*What is required:* After reading the data, copy it out in full and exactly.

*Data records:*

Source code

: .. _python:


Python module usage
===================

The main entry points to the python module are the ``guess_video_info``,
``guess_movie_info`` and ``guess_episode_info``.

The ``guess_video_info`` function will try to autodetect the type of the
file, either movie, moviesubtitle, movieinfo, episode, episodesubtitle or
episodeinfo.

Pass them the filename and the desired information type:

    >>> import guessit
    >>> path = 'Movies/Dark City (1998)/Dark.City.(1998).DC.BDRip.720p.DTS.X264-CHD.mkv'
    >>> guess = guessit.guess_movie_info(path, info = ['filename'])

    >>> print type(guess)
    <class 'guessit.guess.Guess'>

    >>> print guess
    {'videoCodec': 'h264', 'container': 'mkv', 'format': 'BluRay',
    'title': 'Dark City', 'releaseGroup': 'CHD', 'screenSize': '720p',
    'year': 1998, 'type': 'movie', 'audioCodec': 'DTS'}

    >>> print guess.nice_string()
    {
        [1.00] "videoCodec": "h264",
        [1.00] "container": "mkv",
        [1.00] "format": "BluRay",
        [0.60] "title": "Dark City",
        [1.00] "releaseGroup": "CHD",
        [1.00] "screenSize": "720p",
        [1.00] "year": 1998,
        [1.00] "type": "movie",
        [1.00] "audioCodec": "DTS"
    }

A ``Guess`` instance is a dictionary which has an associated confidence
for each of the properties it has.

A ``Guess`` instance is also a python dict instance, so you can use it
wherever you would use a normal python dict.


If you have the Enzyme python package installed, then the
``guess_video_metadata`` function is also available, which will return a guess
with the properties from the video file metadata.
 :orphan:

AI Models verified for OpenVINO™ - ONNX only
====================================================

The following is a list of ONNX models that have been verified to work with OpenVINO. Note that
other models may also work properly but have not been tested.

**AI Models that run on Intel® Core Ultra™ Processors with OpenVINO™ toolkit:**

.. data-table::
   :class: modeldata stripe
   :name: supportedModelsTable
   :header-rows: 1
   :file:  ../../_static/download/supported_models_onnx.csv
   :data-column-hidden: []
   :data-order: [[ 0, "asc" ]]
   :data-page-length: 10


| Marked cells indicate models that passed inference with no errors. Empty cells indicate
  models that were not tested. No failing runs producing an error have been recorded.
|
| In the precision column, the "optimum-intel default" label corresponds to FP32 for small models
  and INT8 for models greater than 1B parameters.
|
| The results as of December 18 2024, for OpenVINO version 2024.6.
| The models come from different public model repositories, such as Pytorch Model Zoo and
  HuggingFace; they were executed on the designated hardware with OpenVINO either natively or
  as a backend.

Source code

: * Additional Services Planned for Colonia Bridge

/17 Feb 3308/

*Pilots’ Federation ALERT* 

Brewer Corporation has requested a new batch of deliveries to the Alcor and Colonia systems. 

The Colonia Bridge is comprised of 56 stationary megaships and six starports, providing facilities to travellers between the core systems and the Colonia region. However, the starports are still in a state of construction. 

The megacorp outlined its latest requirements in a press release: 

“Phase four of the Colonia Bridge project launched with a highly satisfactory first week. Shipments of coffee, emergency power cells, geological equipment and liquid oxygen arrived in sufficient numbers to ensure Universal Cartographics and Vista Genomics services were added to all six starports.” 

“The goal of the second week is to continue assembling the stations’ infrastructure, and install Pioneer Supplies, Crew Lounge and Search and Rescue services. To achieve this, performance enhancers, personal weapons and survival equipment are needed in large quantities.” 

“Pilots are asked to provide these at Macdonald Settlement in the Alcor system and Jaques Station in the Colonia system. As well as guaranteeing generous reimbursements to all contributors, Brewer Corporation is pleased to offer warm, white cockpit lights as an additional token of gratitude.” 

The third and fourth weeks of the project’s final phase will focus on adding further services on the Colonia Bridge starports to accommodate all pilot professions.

*Exercise result:*
Source code

: .. _python:


Python module usage
===================

The main entry points to the python module are the ``guess_video_info``,
``guess_movie_info`` and ``guess_episode_info``.

The ``guess_video_info`` function will try to autodetect the type of the
file, either movie, moviesubtitle, movieinfo, episode, episodesubtitle or
episodeinfo.

Pass them the filename and the desired information type:

    >>> import guessit
    >>> path = 'Movies/Dark City (1998)/Dark.City.(1998).DC.BDRip.720p.DTS.X264-CHD.mkv'
    >>> guess = guessit.guess_movie_info(path, info = ['filename'])

    >>> print type(guess)
    <class 'guessit.guess.Guess'>

    >>> print guess
    {'videoCodec': 'h264', 'container': 'mkv', 'format': 'BluRay',
    'title': 'Dark City', 'releaseGroup': 'CHD', 'screenSize': '720p',
    'year': 1998, 'type': 'movie', 'audioCodec': 'DTS'}

    >>> print guess.nice_string()
    {
        [1.00] "videoCodec": "h264",
        [1.00] "container": "mkv",
        [1.00] "format": "BluRay",
        [0.60] "title": "Dark City",
        [1.00] "releaseGroup": "CHD",
        [1.00] "screenSize": "720p",
        [1.00] "year": 1998,
        [1.00] "type": "movie",
        [1.00] "audioCodec": "DTS"
    }

A ``Guess`` instance is a dictionary which has an associated confidence
for each of the properties it has.

A ``Guess`` instance is also a python dict instance, so you can use it
wherever you would use a normal python dict.


If you have the Enzyme python package installed, then the
``guess_video_metadata`` function is also available, which will return a guess
with the properties from the video file metadata.
 :orphan:

AI Models verified for OpenVINO™ - ONNX only
====================================================

The following is a list of ONNX models that have been verified to work with OpenVINO. Note that
other models may also work properly but have not been tested.

**AI Models that run on Intel® Core Ultra™ Processors with OpenVINO™ toolkit:**

.. data-table::
   :class: modeldata stripe
   :name: supportedModelsTable
   :header-rows: 1
   :file:  ../../_static/download/supported_models_onnx.csv
   :data-column-hidden: []
   :data-order: [[ 0, "asc" ]]
   :data-page-length: 10


| Marked cells indicate models that passed inference with no errors. Empty cells indicate
  models that were not tested. No failing runs producing an error have been recorded.
|
| In the precision column, the "optimum-intel default" label corresponds to FP32 for small models
  and INT8 for models greater than 1B parameters.
|
| The results as of December 18 2024, for OpenVINO version 2024.6.
| The models come from different public model repositories, such as Pytorch Model Zoo and
  HuggingFace; they were executed on the designated hardware with OpenVINO either natively or
  as a backend.

Source code

: * Additional Services Planned for Colonia Bridge

/17 Feb 3308/

*Pilots’ Federation ALERT* 

Brewer Corporation has requested a new batch of deliveries to the Alcor and Colonia systems. 

The Colonia Bridge is comprised of 56 stationary megaships and six starports, providing facilities to travellers between the core systems and the Colonia region. However, the starports are still in a state of construction. 

The megacorp outlined its latest requirements in a press release: 

“Phase four of the Colonia Bridge project launched with a highly satisfactory first week. Shipments of coffee, emergency power cells, geological equipment and liquid oxygen arrived in sufficient numbers to ensure Universal Cartographics and Vista Genomics services were added to all six starports.” 

“The goal of the second week is to continue assembling the stations’ infrastructure, and install Pioneer Supplies, Crew Lounge and Search and Rescue services. To achieve this, performance enhancers, personal weapons and survival equipment are needed in large quantities.” 

“Pilots are asked to provide these at Macdonald Settlement in the Alcor system and Jaques Station in the Colonia system. As well as guaranteeing generous reimbursements to all contributors, Brewer Corporation is pleased to offer warm, white cockpit lights as an additional token of gratitude.” 

The third and fourth weeks of the project’s final phase will focus on adding further services on the Colonia Bridge starports to accommodate all pilot professions.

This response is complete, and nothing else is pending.